> _Exercise brief_
Wherever a picture appears in the listing below, leave it out and reproduce the rest exactly.

> _Data excerpt_
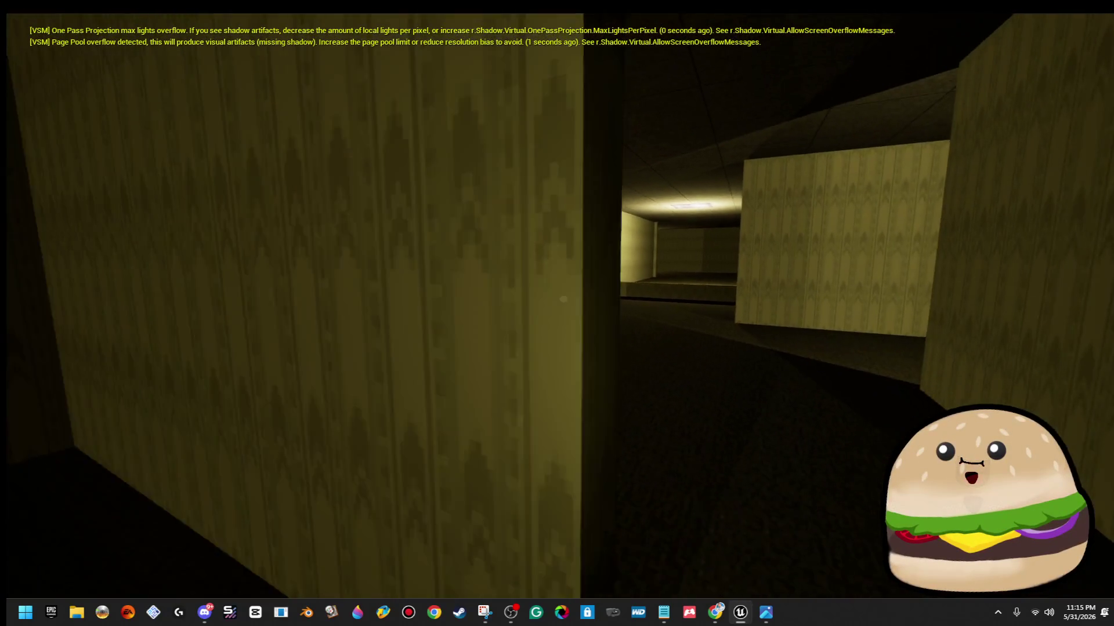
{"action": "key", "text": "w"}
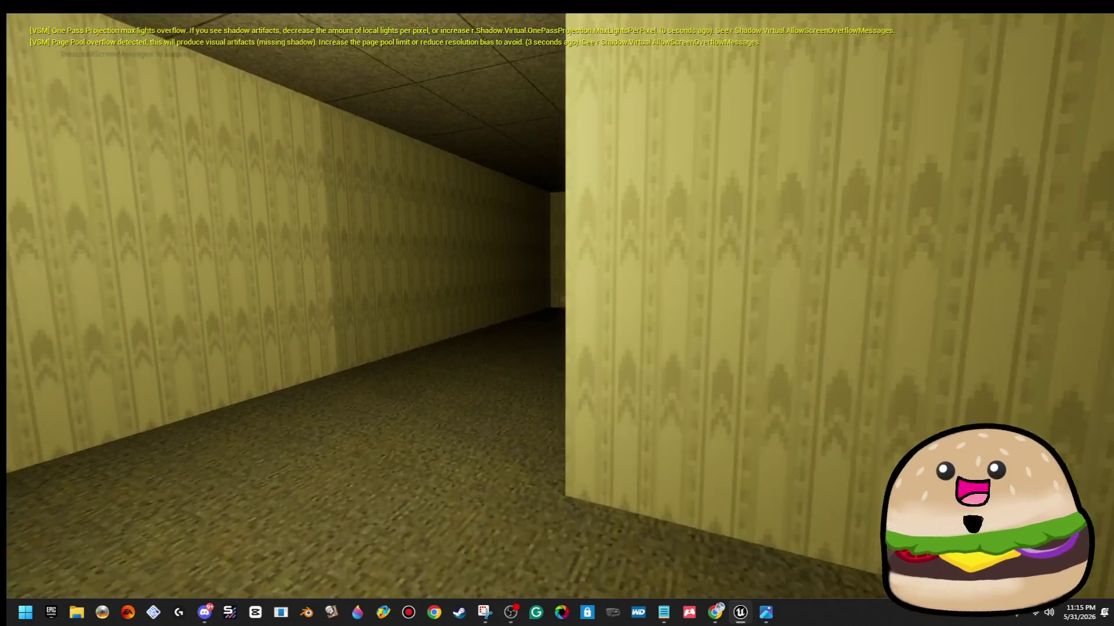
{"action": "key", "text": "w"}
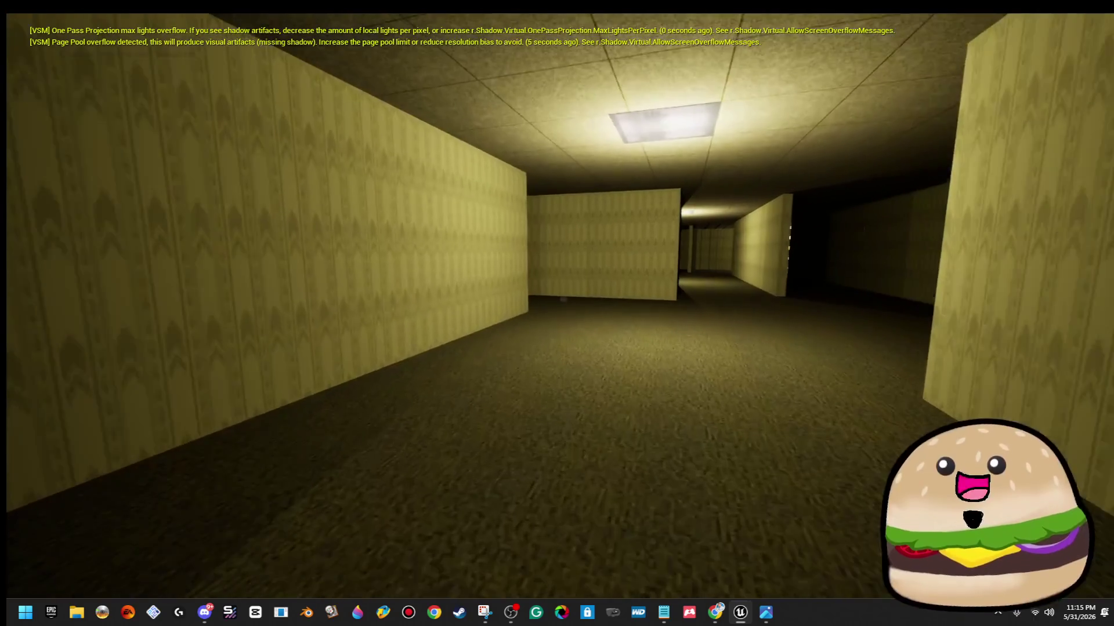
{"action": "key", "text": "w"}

> _Expected output_
{"action": "key", "text": "w"}
{"action": "key", "text": "w"}
{"action": "key", "text": "w"}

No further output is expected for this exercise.